For the first time physicists have measured the tiny amount of heat released when an individual bit of data is erased. Although the value was first predicted more than 50 years ago, it is so small that measuring it has proved impossible – until now. The experiment, which involved trapping a tiny bead in a double well created by a laser and tracking its motion as it flipped between wells, places a lower limit on the energy dissipated by logic circuits, which could affect the design of future electronic devices.

For decades physicists and computer scientists have been making connections between thermodynamics and information theory. In 1961 the German–American physicist Rolf Landauer deduced that the irreversible erasure of information involves the dissipation of heat. "Landauer's principle", as it is known, applies to computing processes in which the number of bits of information decreases as the calculation progresses – something that happens in all conventional computers.

An important example of irreversible erasure is the "reset-to-one" process, whereby a bit holding information, which can be either 0 or 1, is reset to 1. As the information held by the bit is destroyed, this datum can no longer be recovered because, once the bit is set to 1, we have no way of knowing its previous value.

What has essentially happened is that the entropy – or randomness – of the bit has been reduced. And since the bit and its surroundings are physical entities that must obey the laws of thermodynamics, this entropy must be transferred from the bit to its surroundings as heat. In fact, according to Landauer's theory, a minimum amount of heat – roughly 10–21 J per erased bit – must be dissipated when information is destroyed. Unfortunately, physicists have struggled to verify this prediction because 10–21 J per erased bit is less than a 1000th of the electrical energy dissipated when a modern silicon device is reset.

Tiny silica bead

Now, Eric Lutz at the University of Augsburg together with Sergio Ciliberto and colleagues at Ecole Normale Supérieure de Lyon and Raoul Dillenschneider at the University of Kaiserslautern are the first to confirm Landauer's principle experimentally. Instead of using a silicon circuit, the team's data bit comprises a tiny silica bead just 2 µm in diameter that is immersed in water and trapped using optical tweezers. The laser used to create the tweezers is alternatively focused at two different locations in rapid succession – creating two different locations where the bead can be trapped. The bit is assigned a value of "0" when the bead is in the left-hand position and "1" when it is in the right-hand position.

The system can be thought of as a classical particle that is trapped in two potential-energy wells with an energy barrier preventing the particle from jumping from one well to the other. If the barrier is very high compared with the bead's thermal energy, the bead will never jump and the datum is stored. If the barrier is lowered to be on par with the thermal energy, then it becomes more likely that the bead will jump back and forth between 0 and 1. The physicists are also able to "tilt" the wells by raising the bottom of one relative to the other – ensuring that the bead always ends up in the lower well.

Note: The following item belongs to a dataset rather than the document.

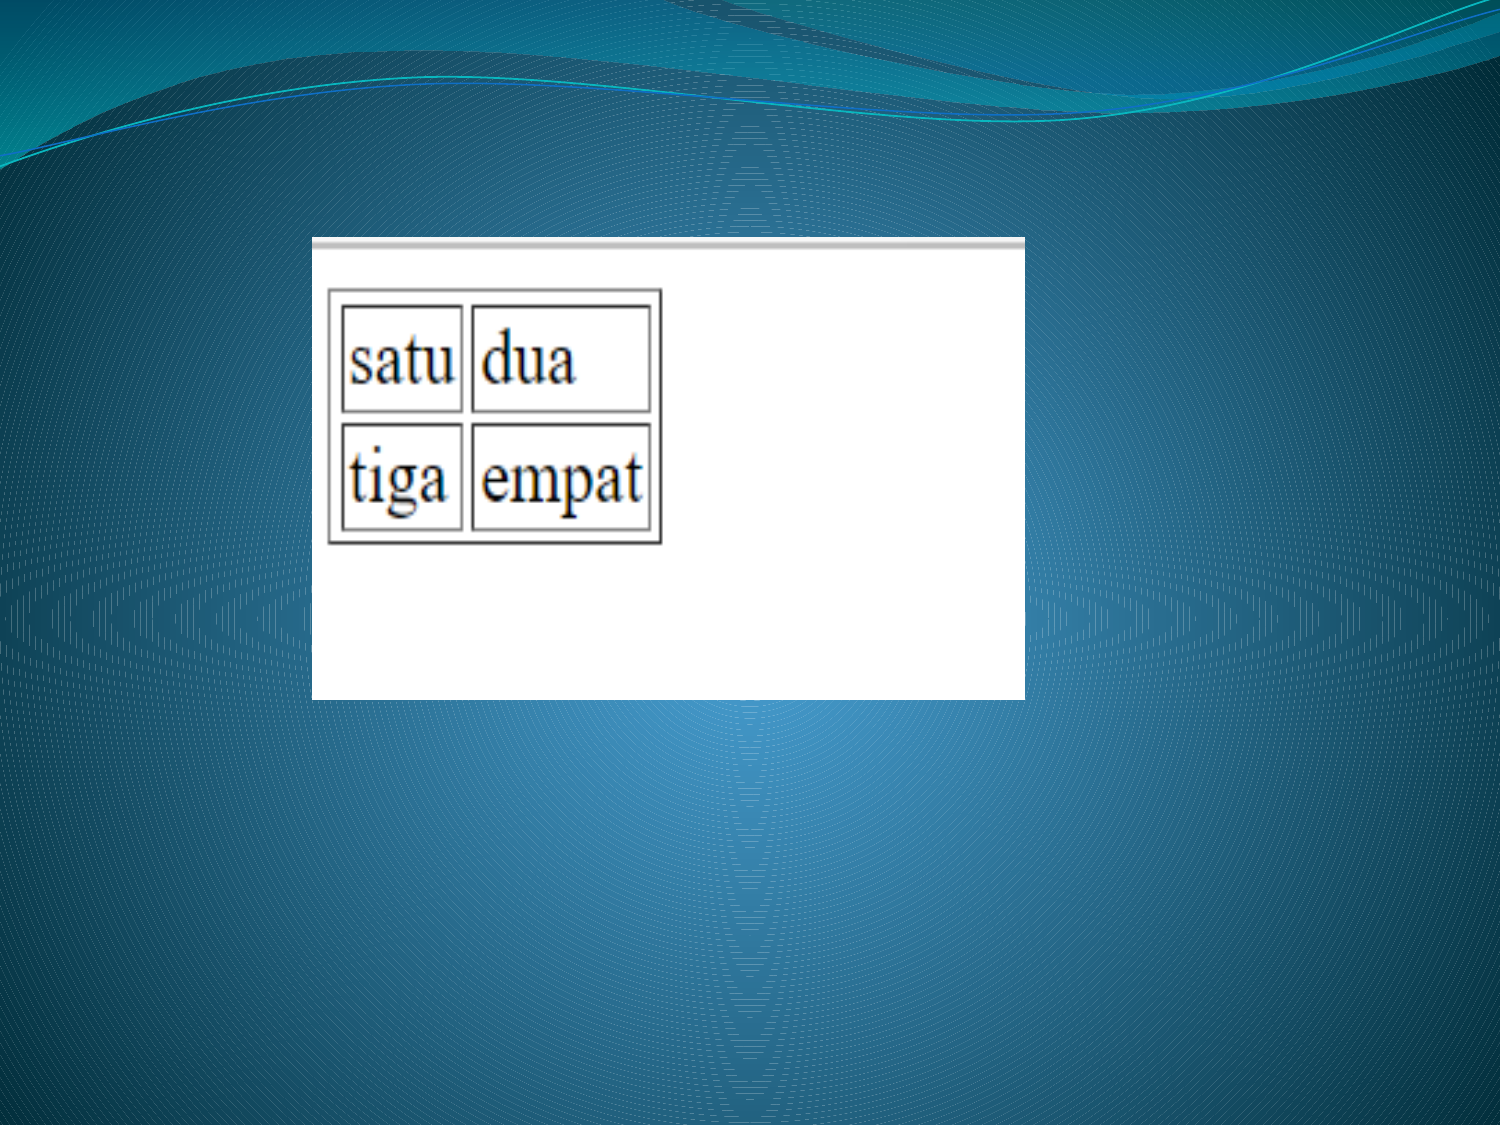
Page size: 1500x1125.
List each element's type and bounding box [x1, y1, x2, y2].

picture [312, 237, 1026, 701]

The experiment begins with the bit in a state in which it is equally probable that the bead is in the 0 or 1, which gives the system a non-zero initial entropy. The memory is then set to 1 by lowering the barrier, tilting the wells and then raising the barrier so that the bead cannot jump between the wells. After this reset process has been done, the value of the bit can only be 1 and therefore the entropy of the bit is zero.

Tracking the bead

Throughout this process, the position of the bead is monitored using a high-speed camera. This allows the team to calculate the energy dissipated as heat as the bead moves around. According to Lutz, this dissipation is caused by friction as the bead pushes against the surrounding water. The team also measured the heat dissipation associated with the tilting of the wells.

This process was repeated hundreds of times in order to obtain an average value for the amount of energy that is dissipated. The measurements were then repeated after changing the amount of time that was allotted for the erasure process to occur from about 5–40 s. The team found that as the time increased, the heat that was dissipated approached the limit predicted by Landauer. According to Lutz, this is in line with the laws of thermodynamics, which state that the erasure process must occur very slowly in order to be described by Landauer's principle.

Now that Landauer's principle has been verified, Lutz hopes that the energy-dissipation problem in electronic devices could be partially solved by devising erasure processes that are optimized to approach the Landauer limit. Indeed, if the ongoing miniaturization of electronics continues, designers could be creating circuits that operate near to the Landauer limit by 2035.

In the long term, the limit could be avoided by implementing "reversible" computing protocols that involve recovering the energy lost to heat – something that is possible but extremely challenging from a technical point of view.

The measurements are described in Nature.